Rien ne dit que les positions se seront rapprochées quand les négociateurs se retrouveront fin juin 2015. La ratification d’un accord, quel qu’il soit, par le Congrès américain risque d’être encore plus difficile avec la majorité républicaine qui s’installera dans les deux chambres en janvier. Certains sénateurs préparent déjà de nouvelles sanctions contre Téhéran. Barack Obama aura la possibilité de mettre son veto.
Pour le président américain, l’ajournement des négociations est un revers. Barack Obama comptait sur un accord avec l’Iran pour engranger un succès diplomatique dont il a bien besoin et pour changer totalement la donne au Moyen-Orient.
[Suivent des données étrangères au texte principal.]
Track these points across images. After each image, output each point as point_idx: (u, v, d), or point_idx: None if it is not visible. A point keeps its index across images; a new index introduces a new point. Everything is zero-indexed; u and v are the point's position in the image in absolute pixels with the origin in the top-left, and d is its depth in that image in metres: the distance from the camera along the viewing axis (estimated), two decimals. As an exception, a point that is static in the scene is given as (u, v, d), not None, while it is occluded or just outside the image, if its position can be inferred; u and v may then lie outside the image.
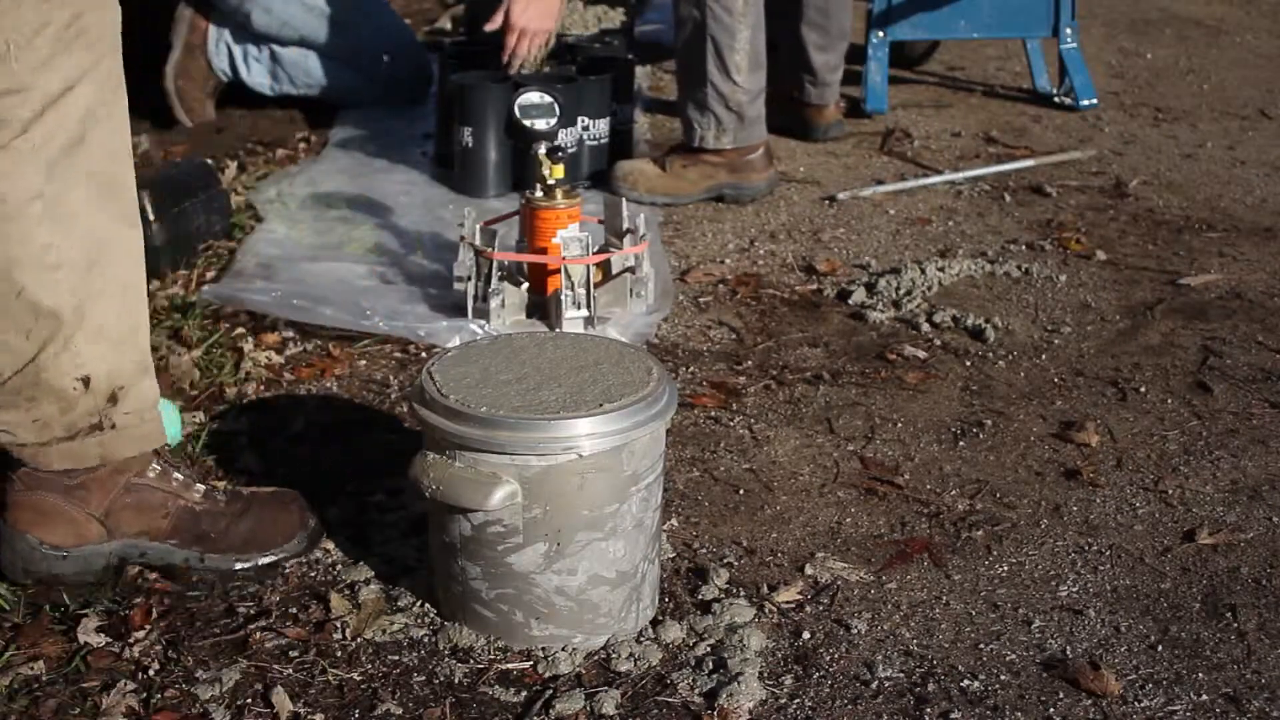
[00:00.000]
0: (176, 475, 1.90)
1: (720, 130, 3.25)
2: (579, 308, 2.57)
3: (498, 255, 2.58)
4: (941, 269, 2.91)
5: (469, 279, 2.60)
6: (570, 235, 2.57)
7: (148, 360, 1.87)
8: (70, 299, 1.75)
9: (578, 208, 2.66)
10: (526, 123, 3.18)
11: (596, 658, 1.73)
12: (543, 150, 2.65)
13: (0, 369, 1.76)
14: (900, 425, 2.32)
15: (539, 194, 2.63)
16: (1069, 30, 4.07)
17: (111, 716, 1.62)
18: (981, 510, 2.07)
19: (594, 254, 2.59)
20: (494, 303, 2.57)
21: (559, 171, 2.63)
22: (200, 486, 1.91)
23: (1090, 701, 1.66)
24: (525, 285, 2.64)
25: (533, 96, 3.20)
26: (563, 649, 1.72)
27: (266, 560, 1.90)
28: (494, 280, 2.58)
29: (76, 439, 1.81)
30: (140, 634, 1.76)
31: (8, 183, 1.69)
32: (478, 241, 2.62)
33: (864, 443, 2.26)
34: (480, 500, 1.65)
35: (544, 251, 2.63)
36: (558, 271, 2.58)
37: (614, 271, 2.67)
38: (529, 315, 2.63)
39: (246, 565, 1.89)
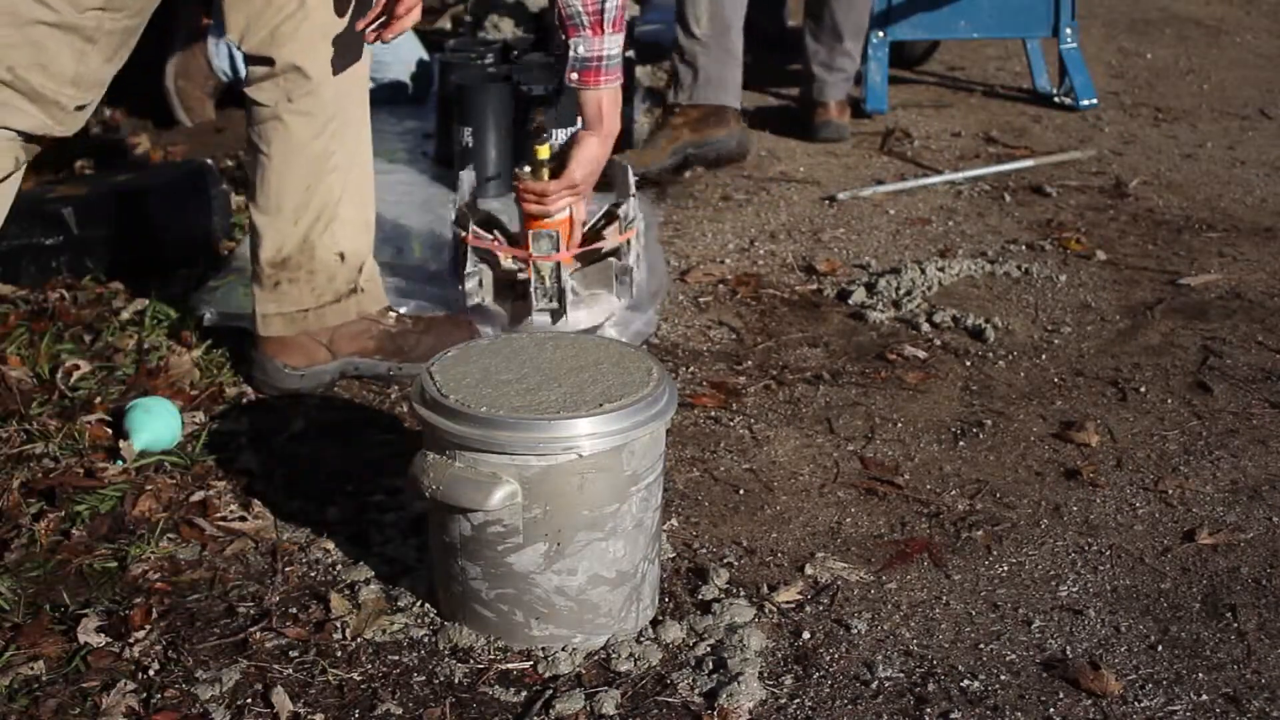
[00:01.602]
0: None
1: (679, 87, 3.35)
2: (550, 300, 2.51)
3: (473, 241, 2.52)
4: (941, 269, 2.91)
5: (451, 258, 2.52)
6: (541, 234, 2.48)
7: (373, 238, 2.40)
8: (338, 193, 2.29)
9: None
10: (525, 88, 3.15)
11: (596, 658, 1.73)
12: (536, 122, 2.58)
13: (284, 249, 2.29)
14: (900, 425, 2.32)
15: (527, 170, 2.53)
16: (1069, 30, 4.07)
17: (111, 716, 1.62)
18: (981, 510, 2.07)
19: (568, 249, 2.49)
20: (470, 284, 2.52)
21: (544, 152, 2.52)
22: (393, 314, 2.43)
23: (1090, 701, 1.66)
24: (504, 262, 2.55)
25: (535, 56, 3.16)
26: (563, 649, 1.72)
27: None
28: (469, 262, 2.52)
29: (341, 301, 2.36)
30: (140, 634, 1.76)
31: (317, 105, 2.22)
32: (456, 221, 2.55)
33: (864, 443, 2.26)
34: (480, 500, 1.65)
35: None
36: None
37: (604, 252, 2.57)
38: (499, 296, 2.56)
39: None
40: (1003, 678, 1.70)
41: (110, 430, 2.23)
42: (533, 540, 1.68)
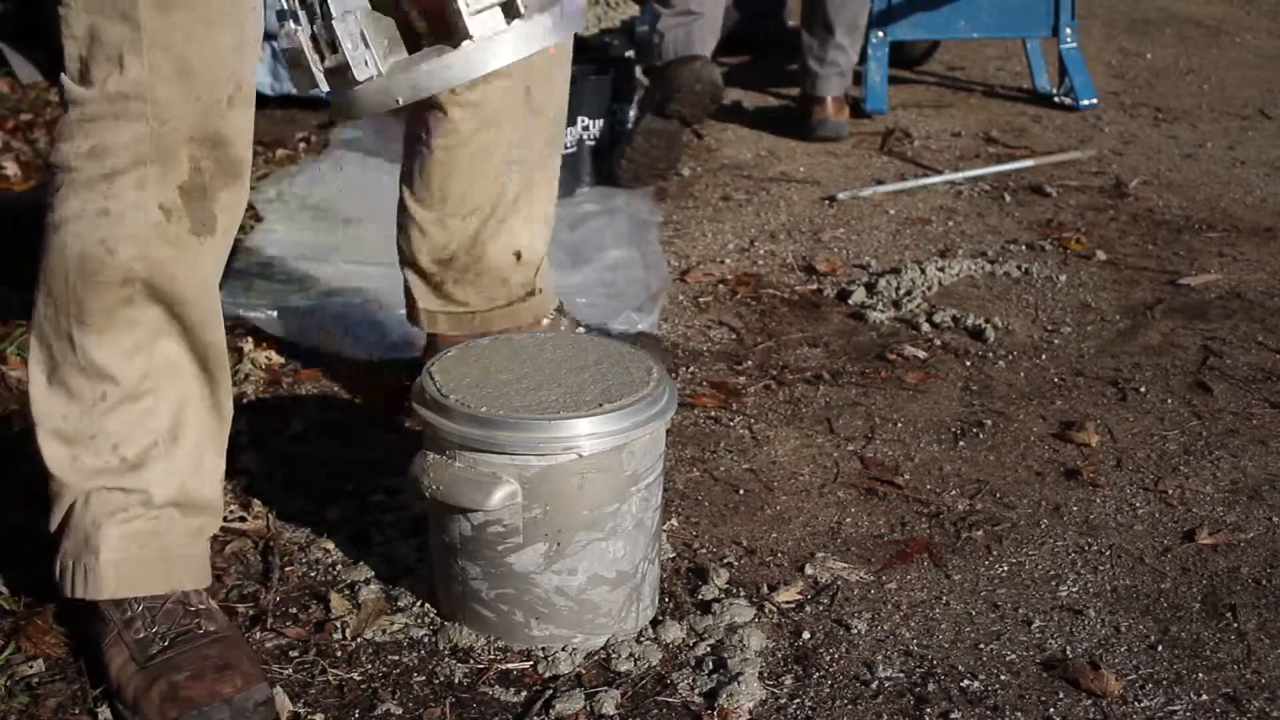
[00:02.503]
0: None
1: (651, 54, 3.51)
2: None
3: None
4: (941, 269, 2.91)
5: (297, 24, 1.55)
6: None
7: (550, 237, 2.25)
8: (517, 189, 2.14)
9: None
10: None
11: (596, 658, 1.73)
12: None
13: (451, 248, 2.16)
14: (900, 425, 2.32)
15: None
16: (1069, 30, 4.07)
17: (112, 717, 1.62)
18: (981, 510, 2.07)
19: None
20: (350, 48, 1.53)
21: None
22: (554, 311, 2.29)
23: (1090, 701, 1.66)
24: None
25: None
26: (563, 649, 1.72)
27: None
28: (335, 11, 1.52)
29: (514, 304, 2.22)
30: (140, 634, 1.76)
31: (482, 97, 2.05)
32: None
33: (864, 443, 2.26)
34: (480, 500, 1.65)
35: None
36: None
37: None
38: (411, 47, 1.59)
39: None
40: (1003, 678, 1.70)
41: (110, 430, 2.22)
42: (533, 540, 1.68)
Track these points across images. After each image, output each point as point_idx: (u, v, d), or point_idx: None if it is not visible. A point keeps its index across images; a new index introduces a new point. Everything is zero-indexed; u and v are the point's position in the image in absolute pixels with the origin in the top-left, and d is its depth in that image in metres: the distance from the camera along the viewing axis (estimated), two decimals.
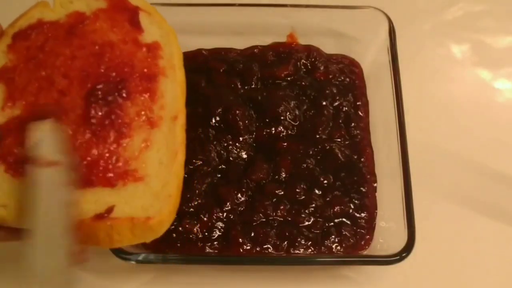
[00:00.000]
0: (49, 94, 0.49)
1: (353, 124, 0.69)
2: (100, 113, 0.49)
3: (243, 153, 0.67)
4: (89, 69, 0.50)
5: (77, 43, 0.51)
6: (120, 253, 0.56)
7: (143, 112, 0.50)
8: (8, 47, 0.50)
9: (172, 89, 0.52)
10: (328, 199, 0.64)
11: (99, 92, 0.49)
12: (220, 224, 0.62)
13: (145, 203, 0.47)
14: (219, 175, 0.65)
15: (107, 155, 0.48)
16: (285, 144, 0.67)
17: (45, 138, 0.44)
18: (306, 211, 0.63)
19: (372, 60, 0.73)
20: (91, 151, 0.47)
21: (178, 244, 0.61)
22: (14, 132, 0.47)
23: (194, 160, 0.64)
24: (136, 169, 0.48)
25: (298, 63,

Plus le temps passe, plus la fin de son mandat approche et plus il aura de mal à imprimer sa marque.
La coopération tacite entre l’Iran et les Etats-Unis contre les djihadistes de l’Etat islamique va toutefois se poursuivre. Les deux pays ont le même intérêt à combattre les sunnites radicaux, qui cherchent à rompre l’équilibre avec les chiites et leurs alliés en Irak et en Syrie protégés par Téhéran. Un accord sur le nucléaire aurait ouvert la voie à un réalignement des alliances dans toute la région. L’Iran a intérêt à voir son statut de puissance régionale reconnue tandis que Barack Obama voudrait entrer dans l’Histoire comme celui qui a mis fin à l’hostilité entre Washington et Téhéran, qui dure depuis 1979 et la rupture des relations diplomatiques à la suite de la prise d’otages à l’ambassade américaine de Téhéran.
Aucun des deux principaux protagonistes n’a cru pouvoir faire le saut mais aucun n’a voulu couper les ponts.